Un papier bouge, un poing le frappe doucement.


Tonton reprend :


— Ça fait trois fois qu’on nous remonte ce genre de discours, ces derniers mois. “Lumière qui protège les méritants”. “Ceux qui paient verront la lumière avant les autres.”


Un soupir, plus rauque.


— La dernière fois, c’était sur l’ancienne route du nord. Avant ça, près du gué de l’est. Et maintenant, juste sous nos remparts.


Il marque une pause.


— Toujours pareil : pas de visage, pas de nom officiel. Juste… la “lumière”.

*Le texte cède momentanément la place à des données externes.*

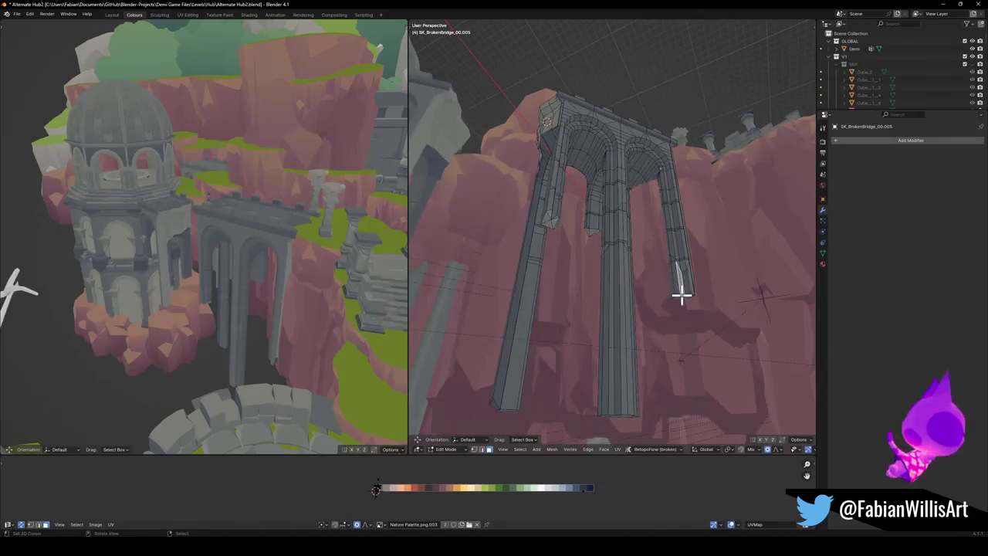
pyautogui.press('g')
pyautogui.press('z')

Je retiens ma respiration.


Kaito murmure :


— Tu crois que c’est lié aux rumeurs sur les prêcheurs ? Ceux qui parlent du dieu soleil Helion comme de la seule lumière “digne” ?


Un frisson me traverse l’échine, brutal, comme si quelqu’un venait de griffer l’intérieur de mon crâne.


Helion, Le dieu soleil de ce monde.


Tonton ne répond pas tout de suite.


Quand il parle, sa voix est plus basse encore :


— Ce que je crois, c’est que si ce culte-là s’approche de la ville… alors il s’approche aussi d’elle.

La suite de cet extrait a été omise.